Letteratura

Il mito immortale di Re Artù

John Steinbeck torna in libreria con Le gesta di re Artù e dei suoi nobili cavalieri, in cui abbandona il terreno polveroso della California per trasferirsi nella leggendaria terra di Camelot

Il mito immortale di Re Artù

John Steinbeck è un autore che non ha bisogno di presentazioni. Premio Nobel per la letteratura nel 1962, lo scrittore californiano ha dato vita ad alcuni dei capolavori imprescindibili della letteratura, come La valle dell'Eden e Furore. Opere, queste, che posavano lo sguardo sugli ultimi, su quei personaggi che sono costretti a vivere giorno per giorno, senza grandi progetti se non quello di sopravvivere a un'altra nottata. Come fa anche in Uomini e topi Steinbeck ricerca la bellezza nella terra, in quella frontiera americana piena di promesse che non sono mai state davvero mantenute, sfociate poi nella cosiddetta Grande Depressione. Con Le gesta di re Artù e dei suoi nobili cavalieri, che arriva in libreria grazie a Bompiani, Steinbeck mette da parte gli strascichi di un'umanità stanca e polverosa e approda al mito e agli eroi.

re Artù

Il mito di Re Artù secondo John Steinbeck

Un mito che appartiene prima di tutto allo scrittore stesso, che nella prefazione dell'opera curata da Luigi Sampietro rievoca la prima volta che si è imbattuto nella storia di re Artù e del mito della Tavola Rotonda. Nelle prime pagine del libro si sente potente la voce di Steinbeck che racconta la sua scoperta di ragazzo, il modo in cui la storia del re di Camelot lo abbia trascinato anche a sviluppare un amore appassionato per la lingua inglese che lo avrebbe poi portato a diventare uno scrittore di così alto livello. "Per molto tempo ho desiderato trasferire nella lingua d'oggi le storie di re Artù e dei Cavalieri della Tavola Rotonda," scrive John Steinbeck. "L'incanto che provai all'inizio, e che continuo a provare per questi racconti, non è generalmente condiviso. Ho voluto trasporli nel semplice linguaggio del giorno d'oggi per i miei giovani figlioli, e per altri figli non altrettanto giovani".

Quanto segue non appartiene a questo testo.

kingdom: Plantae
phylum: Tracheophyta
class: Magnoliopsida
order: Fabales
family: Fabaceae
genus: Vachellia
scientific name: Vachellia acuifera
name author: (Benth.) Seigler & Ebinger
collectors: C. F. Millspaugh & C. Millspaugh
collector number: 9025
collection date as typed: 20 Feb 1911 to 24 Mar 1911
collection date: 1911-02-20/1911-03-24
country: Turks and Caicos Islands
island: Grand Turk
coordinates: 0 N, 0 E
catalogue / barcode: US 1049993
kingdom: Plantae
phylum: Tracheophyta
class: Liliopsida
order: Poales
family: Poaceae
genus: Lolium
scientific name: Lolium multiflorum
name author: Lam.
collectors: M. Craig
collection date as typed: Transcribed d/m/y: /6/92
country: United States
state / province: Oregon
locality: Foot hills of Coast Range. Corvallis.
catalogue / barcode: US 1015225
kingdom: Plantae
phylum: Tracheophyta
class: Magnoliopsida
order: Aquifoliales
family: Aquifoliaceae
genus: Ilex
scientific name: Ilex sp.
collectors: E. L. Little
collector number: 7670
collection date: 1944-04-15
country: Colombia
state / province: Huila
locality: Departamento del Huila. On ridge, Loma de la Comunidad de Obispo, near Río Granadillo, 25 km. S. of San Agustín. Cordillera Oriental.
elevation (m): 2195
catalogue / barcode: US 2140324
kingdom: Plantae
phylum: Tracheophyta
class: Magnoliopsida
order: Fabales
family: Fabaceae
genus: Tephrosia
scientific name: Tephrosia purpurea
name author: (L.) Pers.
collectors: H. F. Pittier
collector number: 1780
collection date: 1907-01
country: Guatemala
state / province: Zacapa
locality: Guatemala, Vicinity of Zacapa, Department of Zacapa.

In effetti leggendo Le gesta di re Artù e dei suoi nobili cavalieri la prima cosa che si avverte è la passione che Steinbeck riversa sulla pagina e che spinge il lettore a provare un entusiasmo simile, come se egli stesso si fosse tramutato in un eroe di Camelot, in uno dei tanti testimoni che videro il giovane Artù estrarre la leggendaria spada nella roccia, per unire l'Inghilterra sotto un unico re. Va detto, però, che il libro di John Steinbeck ha una struttura che richiama molto da vicino quello della raccolta dei racconti. Non è propriamente un romanzo, quanto piuttosto una giustapposizione di eventi e personaggi leggendari: scorci su una vita passata e immortale, che pur avendo una loro continuità di fondo, non appaiono come una vera e propria trama orizzontale. Va da sé, dunque, che questo tipo di struttura narrativa deve piacere, o si corre il rischio di spazientirsi o di veder sfumare via l'attenzione.

Ma la penna di John Steinbeck, pur in un libro iniziato nel 1956 e rimasto incompiuto a causa della morte dell'autore, è una di quelle capaci di ricordare a cosa servono le storie e perché è così facile innamorarsi della grande letteratura.